As part of the Improving Transparency and Accuracy in Medicare Part D Drug Spending Act, originally introduced in the last session of Congress and reintroduced in the House of Representatives and Senate in February, Medicare Part D plan sponsors and pharmacy benefit managers would be prohibited from retroactively reducing payments on accurate reimbursement claims submitted by pharmacies. The proposed law would not ban DIR fees.
Reps. Morgan Griffith, R-W.Va., and Peter Welsh, D-Vt., introduced an identical bill in the House. Both pieces of legislation are pending in Congressional committees.
Stopping the retroactive reduction of payments, the bills’ sponsors said, would ensure that community pharmacies are able to continue serving Medicare beneficiaries and eliminate some of the growing financial uncertainties faced by community pharmacies.
“Community pharmacies are important to our small towns and rural areas, and must remain open and accessible to Medicare patients,” said Sen. Shelley Moore Capito, R-W.Va., who with Sen. Jon Tester, D-Mont., reintroduced the proposal in the Senate.

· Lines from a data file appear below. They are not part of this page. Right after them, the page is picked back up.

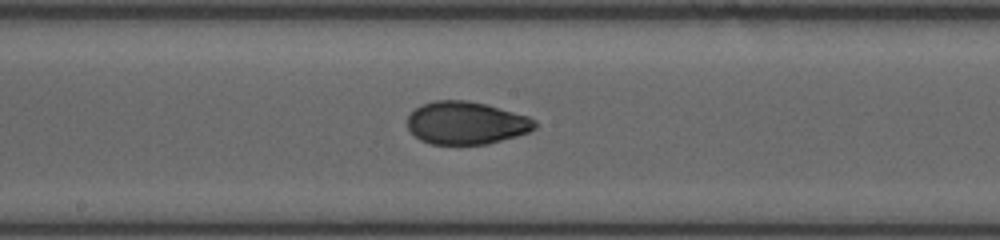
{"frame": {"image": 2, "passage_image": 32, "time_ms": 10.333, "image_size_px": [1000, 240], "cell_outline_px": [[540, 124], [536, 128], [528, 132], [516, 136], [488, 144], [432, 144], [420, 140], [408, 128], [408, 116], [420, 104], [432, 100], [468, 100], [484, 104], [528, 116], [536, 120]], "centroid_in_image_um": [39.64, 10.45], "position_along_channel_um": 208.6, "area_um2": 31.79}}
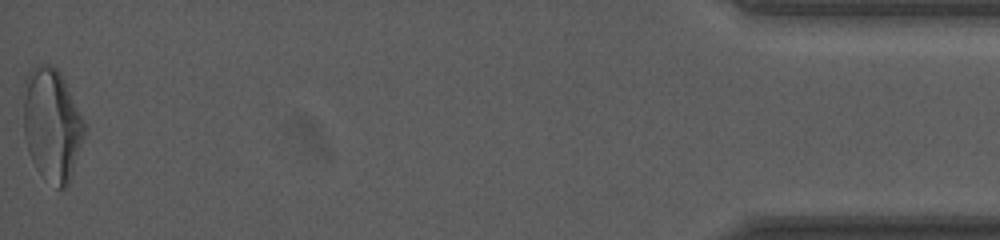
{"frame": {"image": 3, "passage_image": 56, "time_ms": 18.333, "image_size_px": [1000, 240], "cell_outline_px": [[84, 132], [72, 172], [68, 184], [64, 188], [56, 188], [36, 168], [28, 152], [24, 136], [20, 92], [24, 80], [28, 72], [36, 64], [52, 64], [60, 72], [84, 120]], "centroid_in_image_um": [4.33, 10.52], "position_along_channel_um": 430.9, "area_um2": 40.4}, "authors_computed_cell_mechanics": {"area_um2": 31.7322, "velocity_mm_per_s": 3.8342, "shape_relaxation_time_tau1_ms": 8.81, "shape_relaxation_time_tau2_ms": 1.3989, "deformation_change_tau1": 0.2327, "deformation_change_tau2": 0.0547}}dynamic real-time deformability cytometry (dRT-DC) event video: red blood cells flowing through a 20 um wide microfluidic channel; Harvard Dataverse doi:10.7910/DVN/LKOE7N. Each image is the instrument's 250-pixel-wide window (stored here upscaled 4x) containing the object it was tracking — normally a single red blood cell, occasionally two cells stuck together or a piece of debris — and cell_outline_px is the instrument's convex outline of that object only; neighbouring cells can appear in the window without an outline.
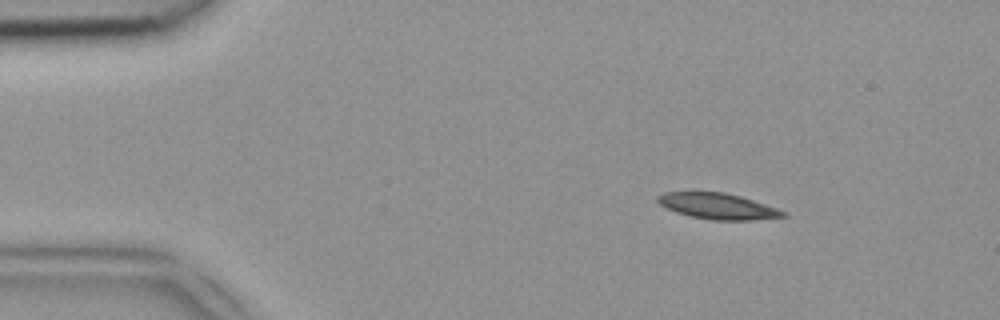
{"species": "common noctule bat (a hibernating species)", "species_latin": "Nyctalus noctula", "temperature_condition": "room temperature", "stored_images_in_passage": 44, "camera_frame_rate_fps": 3000, "um_per_image_px": 0.085, "animal": {"sex": "female", "body_mass_g": 18.4}, "frame": {"image": 1, "passage_image": 3, "time_ms": 0.667, "image_size_px": [1000, 320], "cell_outline_px": [[788, 216], [752, 220], [712, 220], [692, 216], [676, 212], [660, 204], [656, 200], [656, 196], [664, 192], [724, 192], [740, 196], [788, 212]], "centroid_in_image_um": [61.02, 17.52], "position_along_channel_um": 24.0, "area_um2": 18.79}}
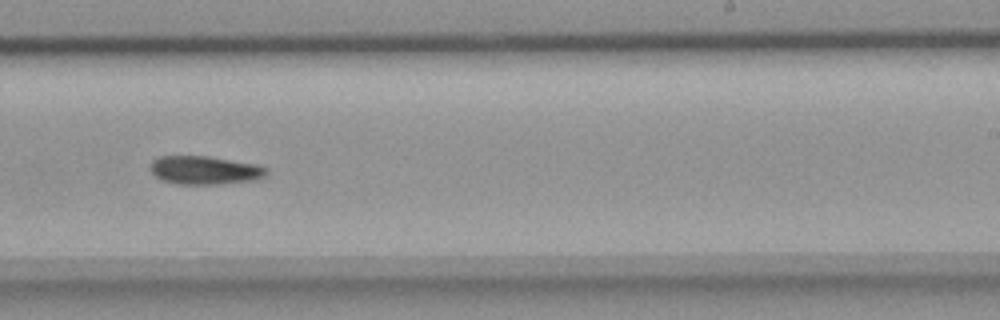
{"frame": {"image": 2, "passage_image": 26, "time_ms": 8.333, "image_size_px": [1000, 320], "cell_outline_px": [[268, 172], [264, 176], [256, 180], [220, 184], [176, 184], [160, 180], [152, 172], [152, 160], [156, 156], [208, 156], [256, 164], [268, 168]], "centroid_in_image_um": [17.41, 14.47], "position_along_channel_um": 271.6, "area_um2": 19.31}}
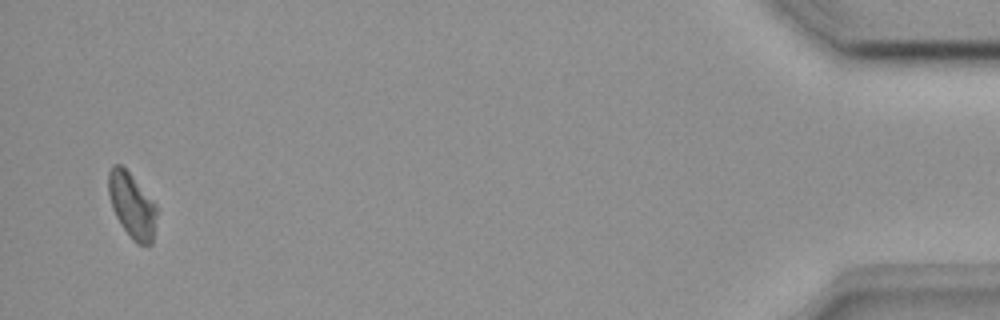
{"frame": {"image": 3, "passage_image": 43, "time_ms": 14.0, "image_size_px": [1000, 320], "cell_outline_px": [[156, 212], [152, 244], [136, 244], [120, 224], [112, 208], [108, 196], [108, 172], [112, 164], [120, 164], [132, 176], [156, 204]], "centroid_in_image_um": [11.18, 17.45], "position_along_channel_um": 424.0, "area_um2": 18.15}}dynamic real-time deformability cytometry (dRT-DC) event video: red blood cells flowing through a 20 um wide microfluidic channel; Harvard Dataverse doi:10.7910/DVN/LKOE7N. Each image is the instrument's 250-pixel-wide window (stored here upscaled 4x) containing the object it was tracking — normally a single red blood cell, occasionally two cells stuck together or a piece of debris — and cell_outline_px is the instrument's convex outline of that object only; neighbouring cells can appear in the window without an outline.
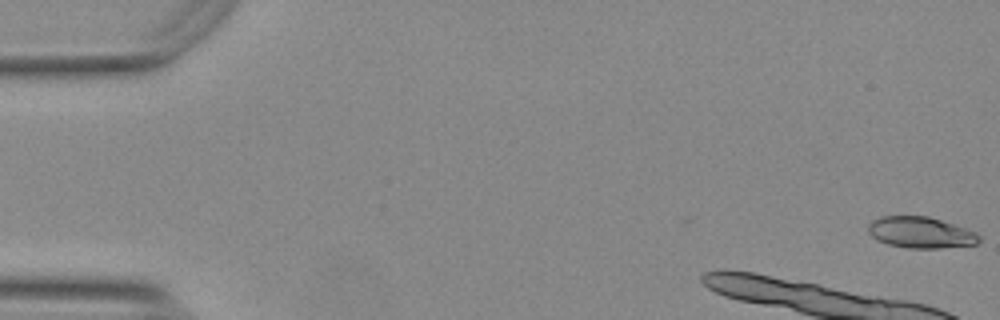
{"species": "Egyptian fruit bat (a non-hibernating species)", "species_latin": "Rousettus aegyptiacus", "temperature_condition": "warm", "stored_images_in_passage": 12, "camera_frame_rate_fps": 3000, "um_per_image_px": 0.085, "animal": {"sex": "female"}, "frame": {"image": 1, "passage_image": 1, "time_ms": 0.0, "image_size_px": [1000, 320], "cell_outline_px": [[980, 240], [976, 244], [940, 248], [908, 248], [888, 244], [872, 236], [868, 232], [868, 224], [872, 220], [880, 216], [928, 216], [976, 232], [980, 236]], "centroid_in_image_um": [78.24, 19.76], "position_along_channel_um": 6.8, "area_um2": 20.0}}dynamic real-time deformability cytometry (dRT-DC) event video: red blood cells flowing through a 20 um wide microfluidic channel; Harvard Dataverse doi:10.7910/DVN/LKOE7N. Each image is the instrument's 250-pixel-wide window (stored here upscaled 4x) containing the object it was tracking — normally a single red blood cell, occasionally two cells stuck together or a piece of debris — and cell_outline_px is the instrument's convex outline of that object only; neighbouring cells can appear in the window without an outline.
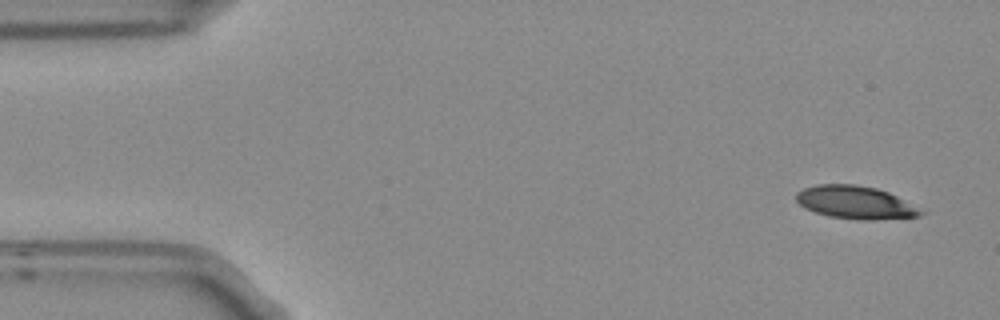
{"species": "Egyptian fruit bat (a non-hibernating species)", "species_latin": "Rousettus aegyptiacus", "temperature_condition": "room temperature", "stored_images_in_passage": 6, "camera_frame_rate_fps": 3000, "um_per_image_px": 0.085, "frame": {"image": 1, "passage_image": 1, "time_ms": 0.0, "image_size_px": [1000, 320], "cell_outline_px": [[928, 212], [920, 216], [872, 220], [856, 220], [828, 216], [804, 208], [796, 200], [796, 192], [804, 188], [816, 184], [856, 184], [876, 188], [888, 192]], "centroid_in_image_um": [72.72, 17.21], "position_along_channel_um": 12.3, "area_um2": 24.04}}
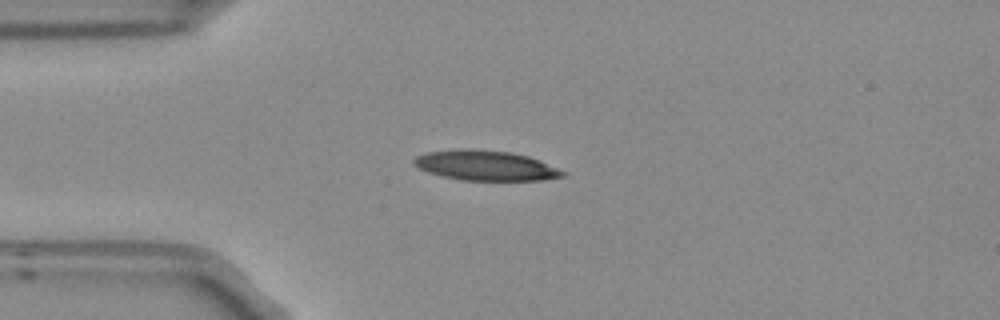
{"frame": {"image": 2, "passage_image": 4, "time_ms": 1.0, "image_size_px": [1000, 320], "cell_outline_px": [[568, 172], [564, 176], [544, 180], [464, 180], [444, 176], [428, 172], [412, 164], [412, 160], [416, 156], [428, 152], [460, 148], [472, 148], [512, 152], [528, 156], [540, 160]], "centroid_in_image_um": [41.3, 14.05], "position_along_channel_um": 43.7, "area_um2": 26.18}}
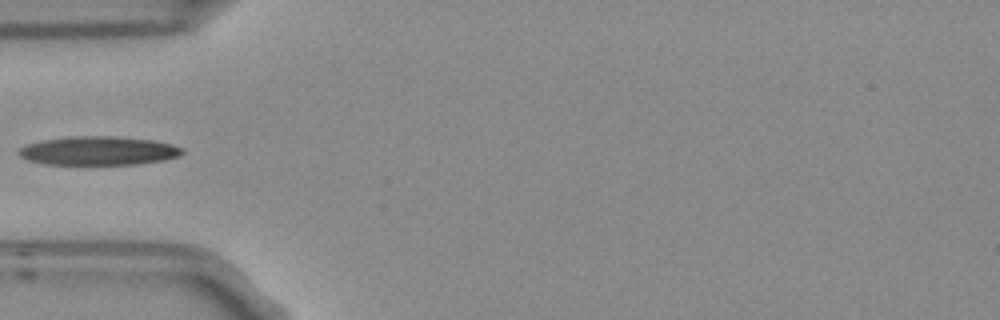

Advocates for PBMs, however, said the proposed law would undermine Medicare Part D and destabilize the program for millions of seniors.
“Simply put, the real reason drug stores attack DIR is that they don’t want to hold up their end of the contractual bargain and offer lower costs for Medicare beneficiaries,” said Charles Cote, VP strategic communications at the Pharmaceutical Care Management Association, in The Hill in March.
NCPA’s Hoey disagreed, saying that DIR fees distort the accuracy of drug cost information on the Medicare Plan Finder, making it harder for Part D beneficiaries to make critical decisions about their health care.